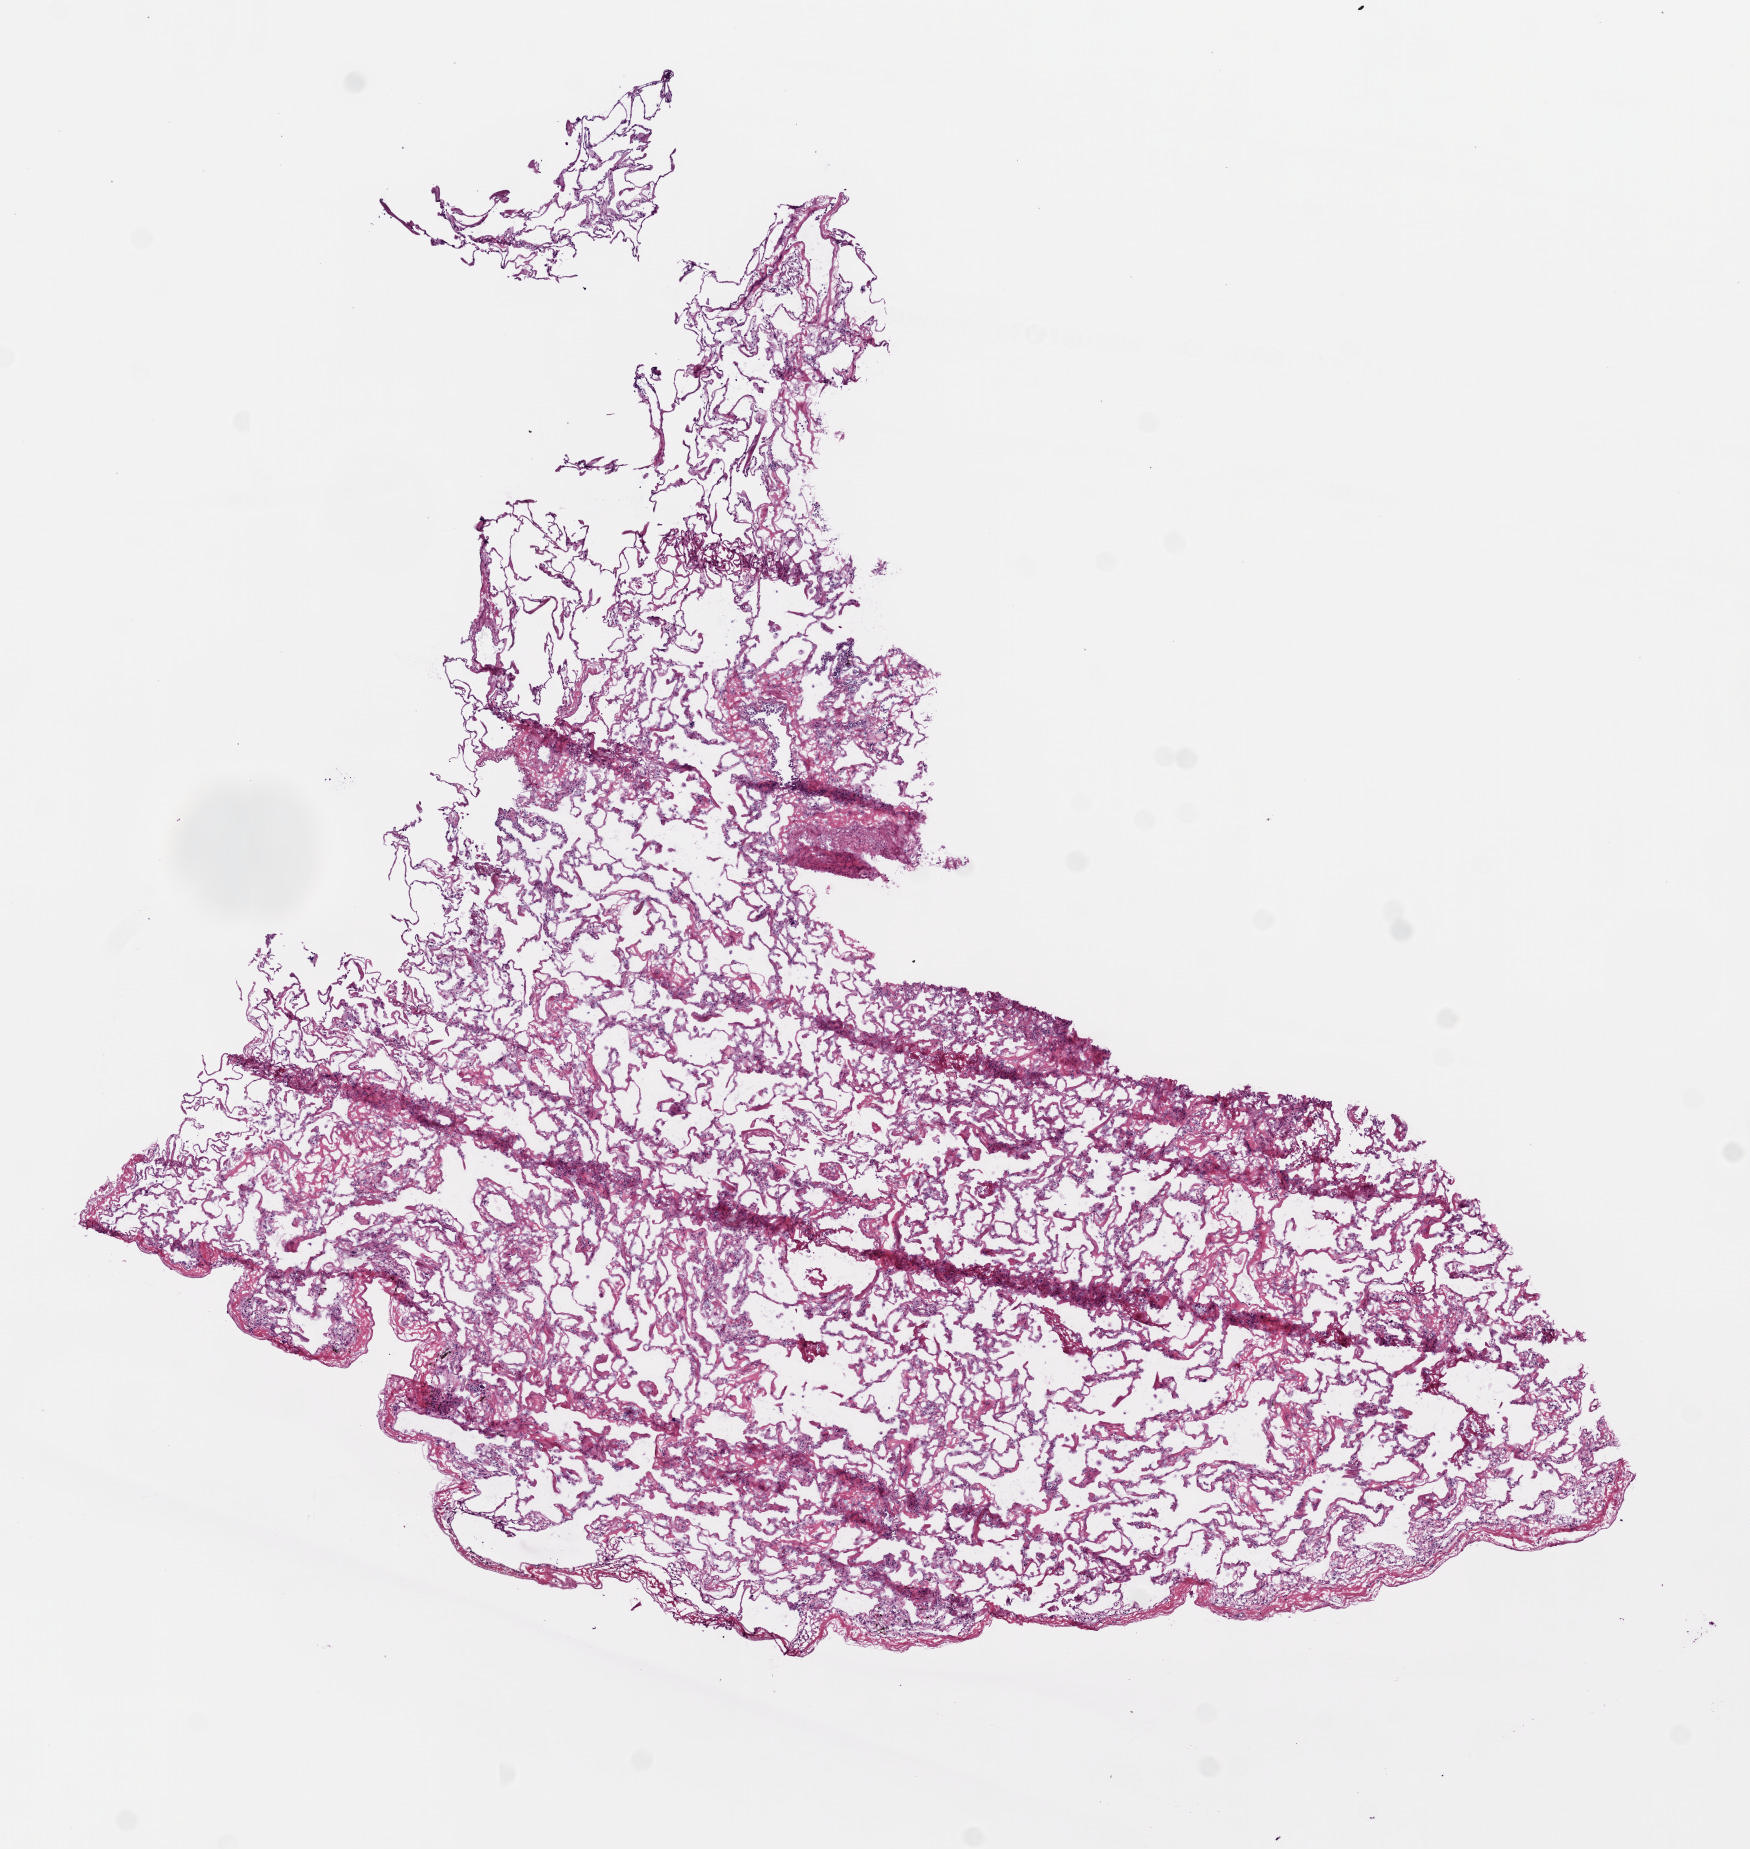
H&E whole-slide image, whole scanned area (about 7.0 x 7.4 mm, slide scanned at 20x) shown as a low-resolution overview, frozen section from the bottom of the tissue portion, solid tissue normal (non-tumour tissue) sample from the lung. Female patient; age at initial diagnosis 78 years.
This section: solid tissue normal sample (biorepository sample class). Patient diagnosis: Squamous cell carcinoma, large cell, nonkeratinizing, NOS.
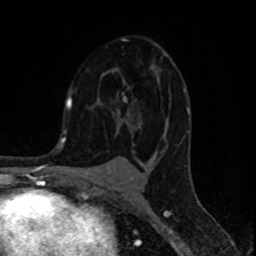
Breast MRI (dynamic contrast-enhanced), one axial slice. Slice 53 of 80 in the series (ordered by position). Cropped to one breast. Dynamic contrast-enhanced series, time point 2 of 8 at this slice position (early post-contrast). 1.5 T. TE 4.2 ms, TR 7 ms. 256 × 256 image matrix, field of view 155 × 155 mm. Female patient.
Structures marked on this image (semi-automatically segmented with operator editing):
- enhancing-tissue mask used for the functional tumour volume (all voxels passing the contrast-enhancement thresholds inside the analysis volume; usually the tumour): box from (x=116, y=38) to (x=189, y=151) px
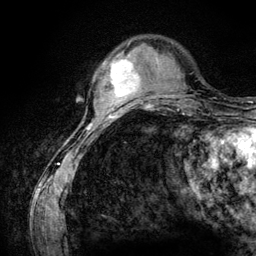
Breast MRI (dynamic contrast-enhanced), one axial slice; slice 30 of 134 in the series (ordered by position); cropped to one breast; dynamic contrast-enhanced series, time point 2 of 6 at this slice position (early post-contrast); 3 T; TE 4.2 ms, TR 7.9 ms; 256 × 256 image matrix, field of view 170 × 170 mm. Female patient.
Outlined on this slice (semi-automatic segmentation, software-assisted and operator-edited):
- enhancing-tissue mask used for the functional tumour volume (all voxels passing the contrast-enhancement thresholds inside the analysis volume; usually the tumour): box from (x=107, y=57) to (x=140, y=102) px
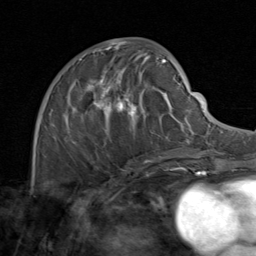
Breast MRI (dynamic contrast-enhanced), one axial slice; slice 44 of 80 in the series (ordered by position); cropped to one breast; dynamic contrast-enhanced series, time point 2 of 8 at this slice position (early post-contrast); 1.5 T; TE 1.7 ms, TR 4.5 ms; 2 mm slice thickness; 256 × 256 image matrix, field of view 180 × 180 mm. Female patient.
Annotated regions visible in this slice (semi-automatically segmented with operator editing):
- enhancing-tissue mask used for the functional tumour volume (all voxels passing the contrast-enhancement thresholds inside the analysis volume; usually the tumour): bounding box <50,48,171,163> (left, top, right, bottom; pixels)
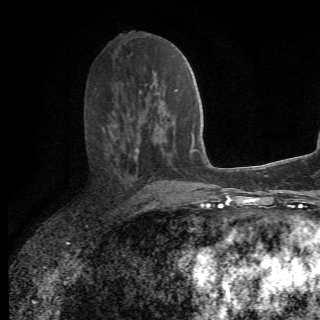
Breast MRI (dynamic contrast-enhanced), one axial slice; slice 33 of 78 in the series (ordered by position); cropped to one breast; dynamic contrast-enhanced series, time point 2 of 6 at this slice position (early post-contrast); 1.5 T; 2.2 mm slice thickness; 320 × 320 image matrix, field of view 187 × 187 mm. Female patient.
Annotated regions visible in this slice (semi-automatic segmentation, software-assisted and operator-edited):
- enhancing-tissue mask used for the functional tumour volume (all voxels passing the contrast-enhancement thresholds inside the analysis volume; usually the tumour): bounding box (x1, y1, x2, y2) in pixels: (102, 127, 175, 208)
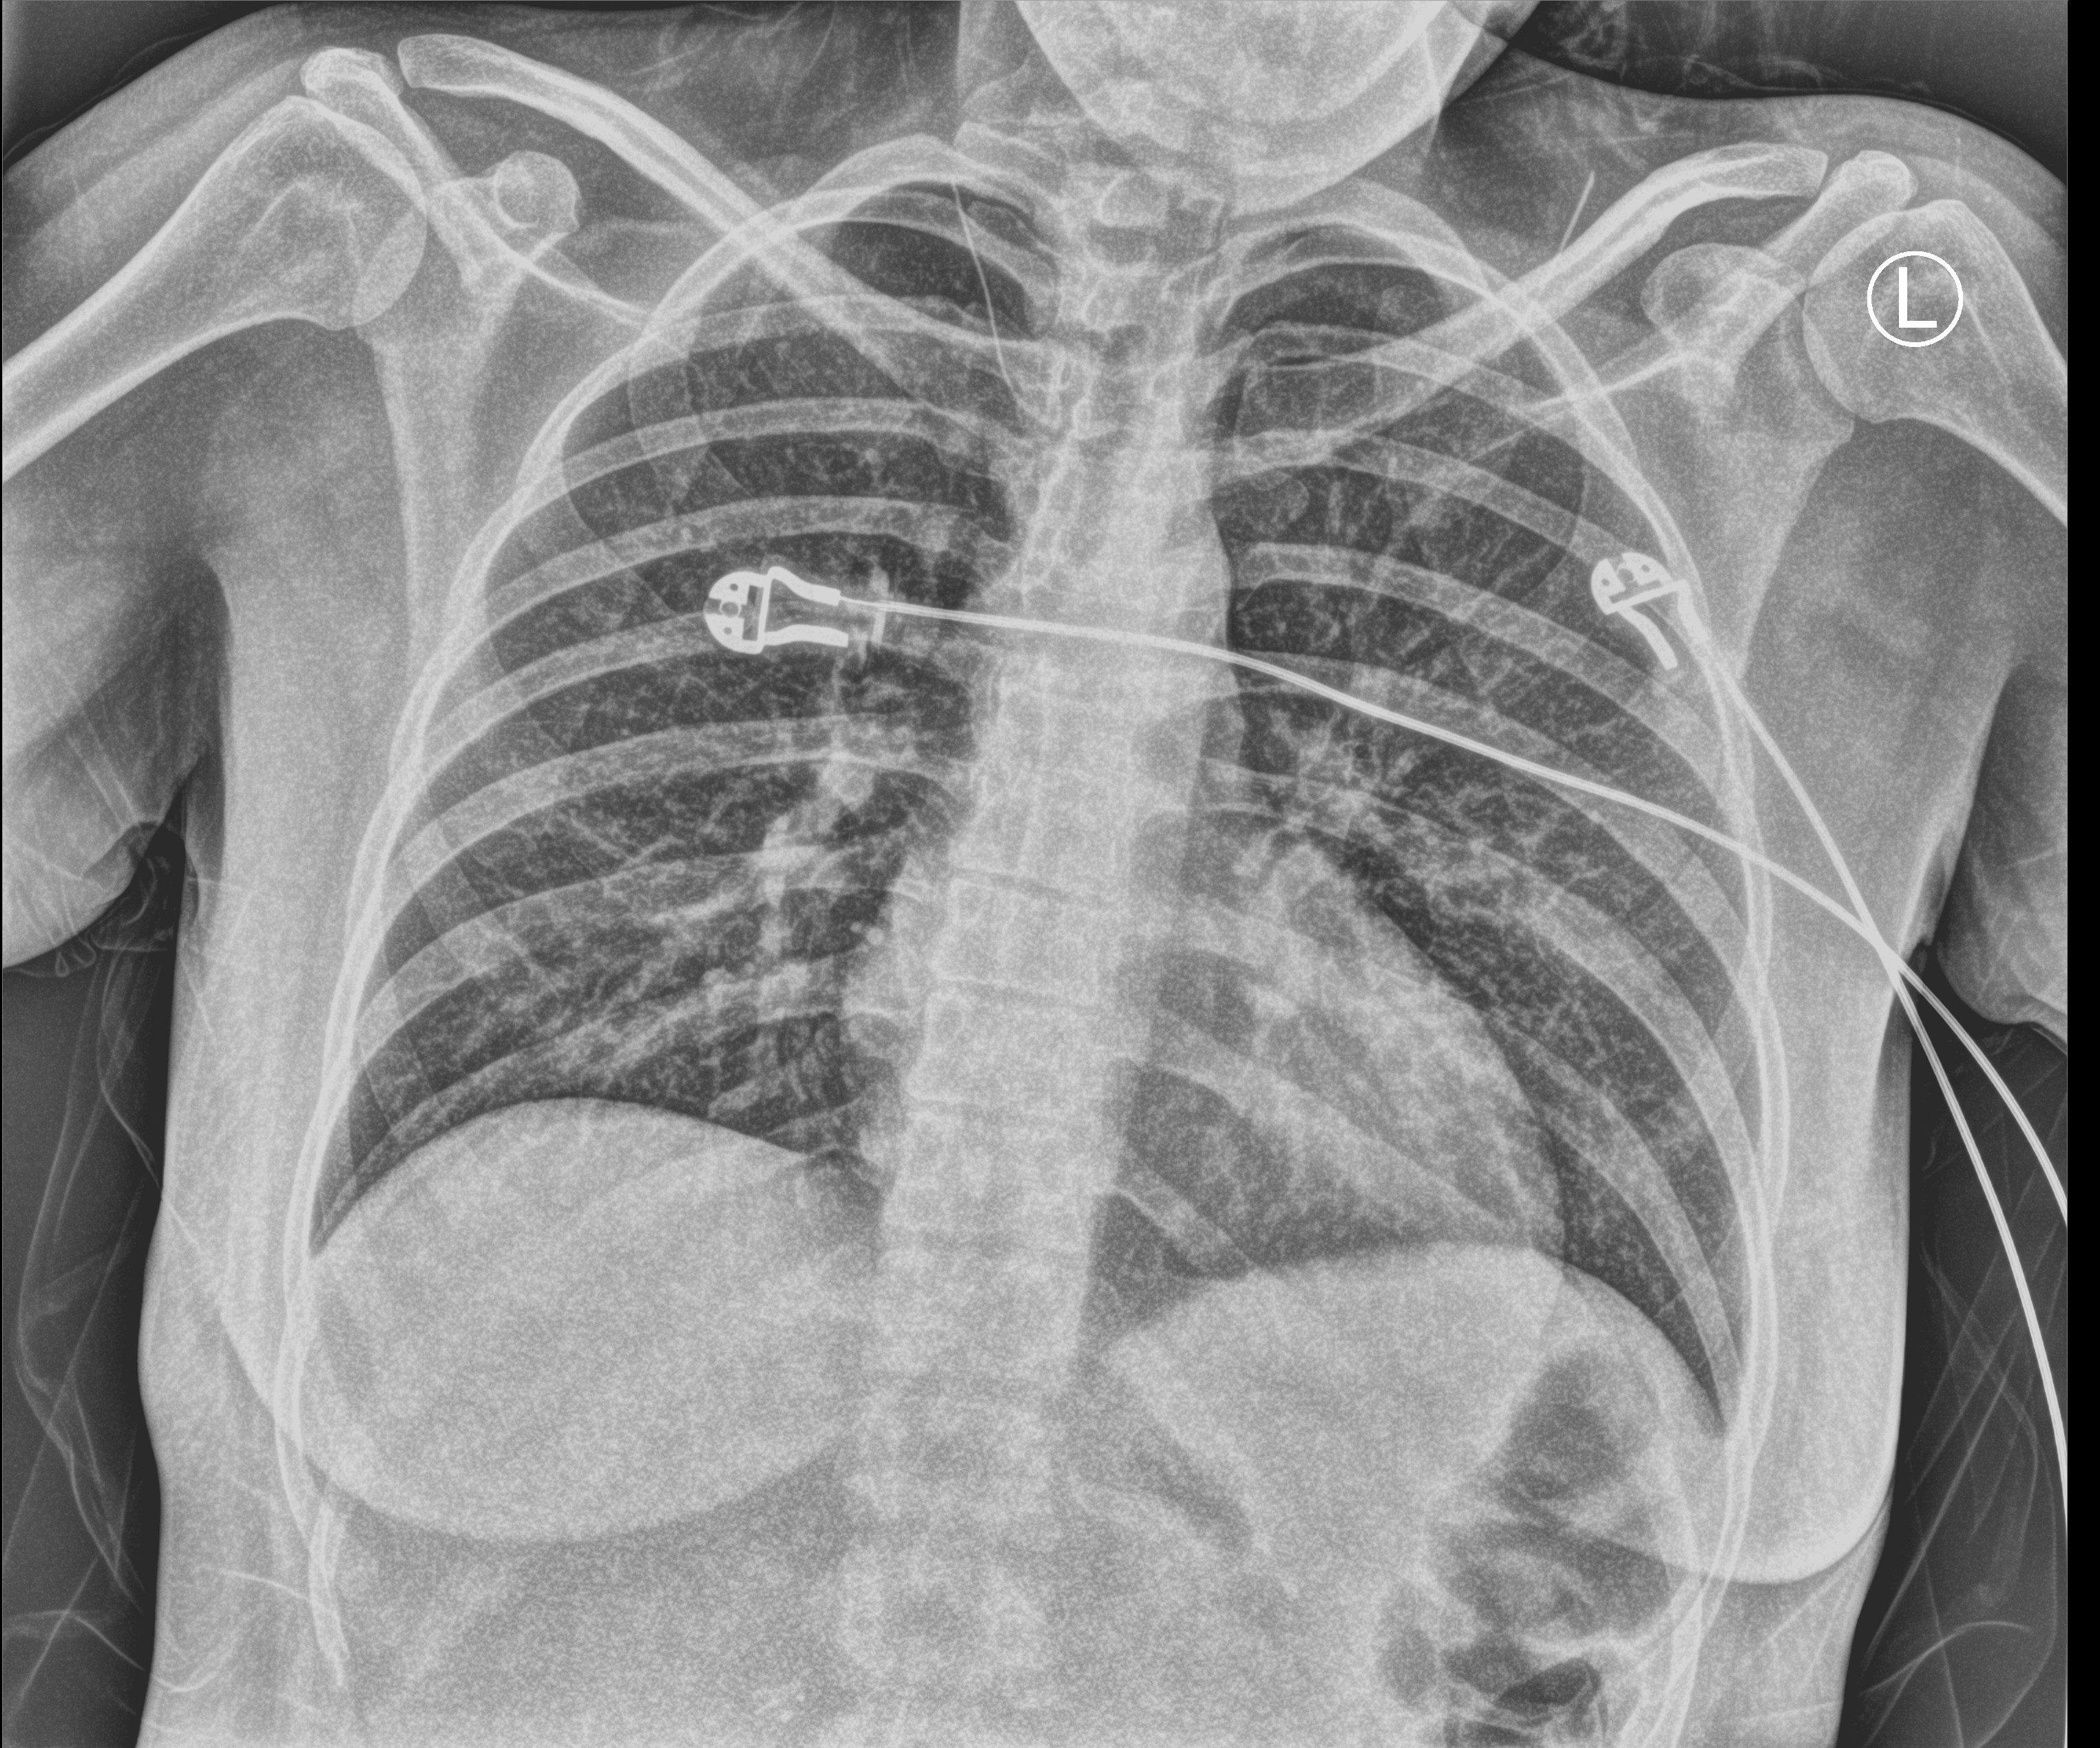
Portable chest radiograph, anteroposterior (AP) projection. Patient hospitalised with COVID-19; female, aged 18–59 years.
Hospital-stay facts (about this admission, not read from this image; timing relative to this image not recorded): mechanically ventilated during this hospital stay: no; admitted to intensive care during this hospital stay: no.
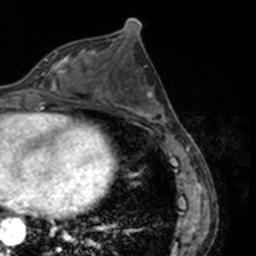
Breast MRI, one axial slice. Slice 70 of 160 in the series (ordered by position). Cropped to one breast. Dynamic contrast-enhanced series, time point 2 of 7 at this slice position (early post-contrast). 3 T. TE 1.7 ms, TR 4 ms. 1 mm slice thickness. 256 × 256 image matrix. Female patient.
Structures marked on this image (semi-automatic segmentation, software-assisted and operator-edited):
- enhancing-tissue mask used for the functional tumour volume (all voxels passing the contrast-enhancement thresholds inside the analysis volume; usually the tumour): bounding box [x1, y1, x2, y2] px = [36, 57, 75, 91]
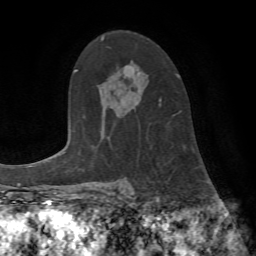
Breast MRI (dynamic contrast-enhanced), one axial slice. Position 48 of 72 along the scan axis. Cropped to one breast. Dynamic contrast-enhanced series, time point 2 of 7 at this slice position (early post-contrast). 1.5 T. TE 4.2 ms, TR 8.7 ms. 2.2 mm slice thickness. 256 × 256 image matrix, field of view 180 × 180 mm. Female patient.
Structures marked on this image (semi-automatically segmented with operator editing):
- enhancing-tissue mask used for the functional tumour volume (all voxels passing the contrast-enhancement thresholds inside the analysis volume; usually the tumour): bounding box (x1, y1, x2, y2) in pixels: (159, 74, 177, 106)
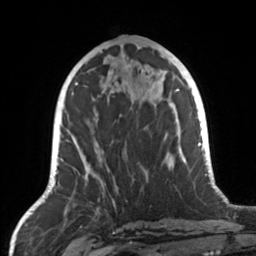
Breast MRI, one axial slice; position 60 of 160 along the scan axis; cropped to one breast; dynamic contrast-enhanced series, time point 2 of 7 at this slice position (early post-contrast); 3 T; TE 1.7 ms, TR 4.6 ms; 1 mm slice thickness; 256 × 256 image matrix, field of view 160 × 160 mm. Female patient.
Annotated regions visible in this slice (semi-automatic segmentation, software-assisted and operator-edited):
- enhancing-tissue mask used for the functional tumour volume (all voxels passing the contrast-enhancement thresholds inside the analysis volume; usually the tumour): bounding box [x1, y1, x2, y2] px = [67, 114, 148, 184]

::::::

Exercise objective
For the listing above, state how many lines contain the word "axis", with no other words.

Task answer
2